***** ТЕКСТ
Шофер Карпенко, у которого была по колено отбита левая нога, все время спокойно лежал, внимательно и терпеливо слушал нашу беседу с Сандурским, а когда беседа была закончена, энергично подтянувшись за борт, сел в угол повозки. Как всегда, лицо его было спокойно, даже бесстрастно; забинтованная культя лежала на чем-то мягком, слегка приподнятая кверху. Еще во время беседы с Сандурским, поглядывая на Карпенко, я понял, что он хочет о чем-то меня спросить или рассказать. Потому, закончив беседу, я перешел на его сторону повозки. Первое, с чего он начал, рассказал, как потерял ногу.
— Понимаете, — с каким-то удивлением говорил он, — снаряд разорвался совсем близко. Слышу, чем-то больно ушибло левую ногу возле колена и вроде одеревенело. Гляжу, а она болтается на одной коже. Я позвал санитара, говорю: отрезай мою отбитую ногу, потому что теперь она мне ни к чему, а только мешает. Я до того пробовал ползти, так она — волочится за мной. Как чурка! За все цепляется, а мне от этого больно. Ну, значит, я и говорю санитару: «Вот видишь? Режь». А он испугался и вначале не хотел было резать мою кожу, а потом, когда я крикнул на него: «Что тянешь?!» — он и вынул ножницы и стал все-таки резать. Резал, резал и никак не может отрезать. Руки трясутся, ножницы выпадают. Смотрю — ну ничего у трясуна не получается! Выхватил у него ножницы и сам себе отхватил ногу! И отшвырнул подальше — от злости!
Слушавший этот прямо относившийся к нему рассказ Сандурский не выдержал, тихо захохотал, но тут же с искаженным лицом схватился за грудь и сильно закашлялся. Откашлявшись и чуть передохнув, Сандурский тихо произнес:
— Никогда еще не встречал такого человека, который бы так смело, я бы сказал безжалостно, резал свое собственное тело.
Посмотрев на меня, Карпенко лукаво усмехнулся. Потом попросил:
— Товарищ комиссар! — Карпенко почему-то всегда так ко мне обращался, хотя и знал, что я не комиссар батальона. — Будьте добры, выполните одну мою просьбу.
**********
ЗАДАНИЕ 1:
Перепишите в виде JSON-списка строк, по одной строке на элемент, строки записей начиная со строки с "45: 12:56 -> 12:57" и до конца записей включительно. Пустые строки и отметки о картинках в ответ не включайте.
***** ЗАПИСИ К ЗАДАНИЮ
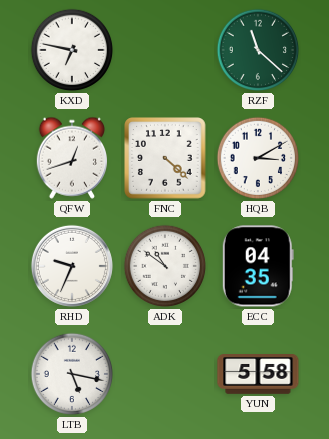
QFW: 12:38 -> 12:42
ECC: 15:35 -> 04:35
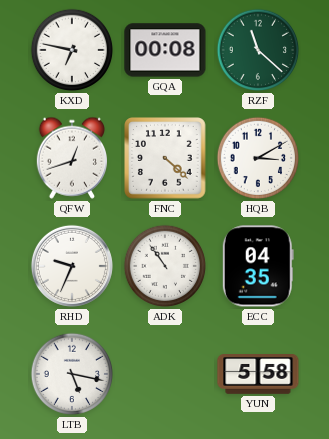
GQA: none -> 00:08
ADK: 10:51 -> 10:54
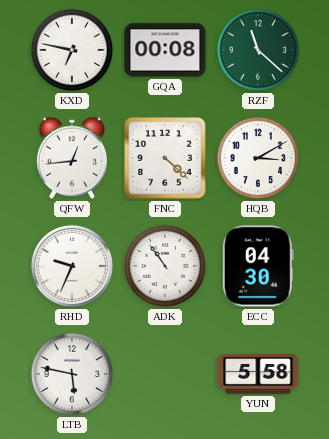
QFW: 12:42 -> 12:44
ECC: 04:35 -> 04:30
LTB: 5:17 -> 5:47
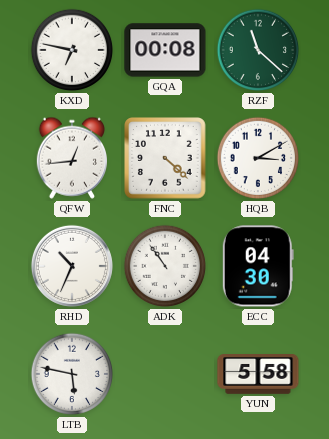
RHD: 9:34 -> 10:34
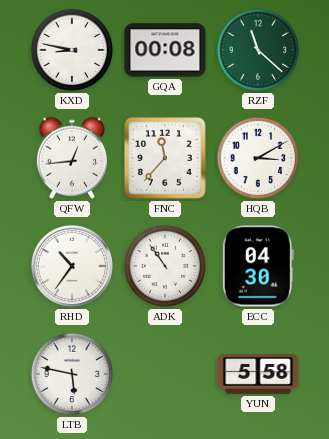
KXD: 6:47 -> 8:47
FNC: 4:22 -> 11:37
RHD: 10:34 -> 10:36
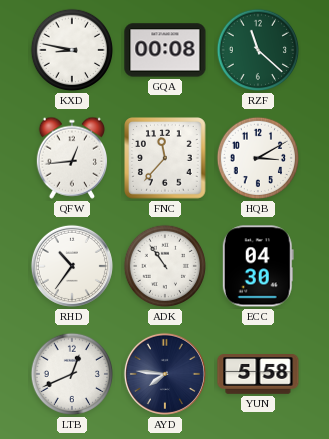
LTB: 5:47 -> 12:41
AYD: none -> 7:46
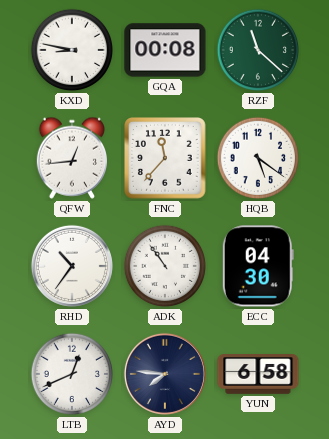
HQB: 3:10 -> 5:21
YUN: 5:58 -> 6:58
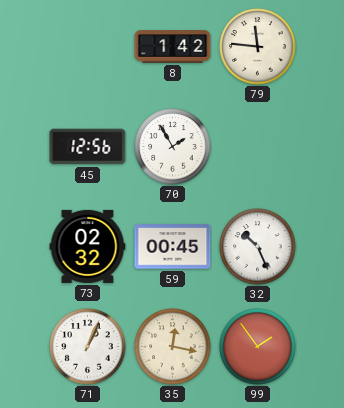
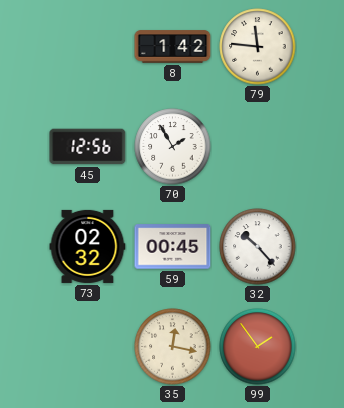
32: 10:26 -> 10:23
71: 1:04 -> none
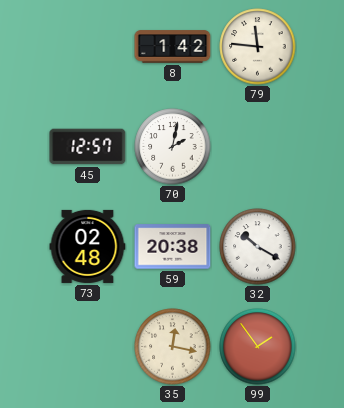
45: 12:56 -> 12:57
70: 1:55 -> 2:02
73: 02:32 -> 02:48
59: 00:45 -> 20:38
32: 10:23 -> 10:20
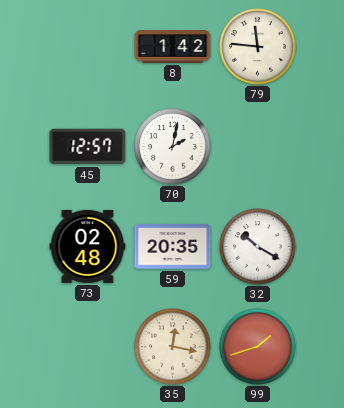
59: 20:38 -> 20:35
99: 1:54 -> 1:42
**********
ЗАДАНИЕ 2:
Соответствуют ли тексту о Карпенко следующие утверждения: (a) у Карпенко была отбита правая нога; (b) санитар поначалу не хотел резать кожу; (c) Карпенко называл «товарищем комиссаром» того, кто ведет повествование, зная, что это не комиссар батальона? На каждое ответьте «да» или «нет» и приведите решающие слова текста дословно.

ОТВЕТ К ЗАДАНИЮ 1:
[
  "45: 12:56 -> 12:57",
  "70: 1:55 -> 2:02",
  "73: 02:32 -> 02:48",
  "59: 00:45 -> 20:38",
  "32: 10:23 -> 10:20",
  "59: 20:38 -> 20:35",
  "99: 1:54 -> 1:42"
]

ОТВЕТ К ЗАДАНИЮ 2:
(a) Нет: «у которого была по колено отбита левая нога».
(b) Да: «А он испугался и вначале не хотел было резать мою кожу».
(c) Да: «Карпенко почему-то всегда так ко мне обращался, хотя и знал, что я не комиссар батальона».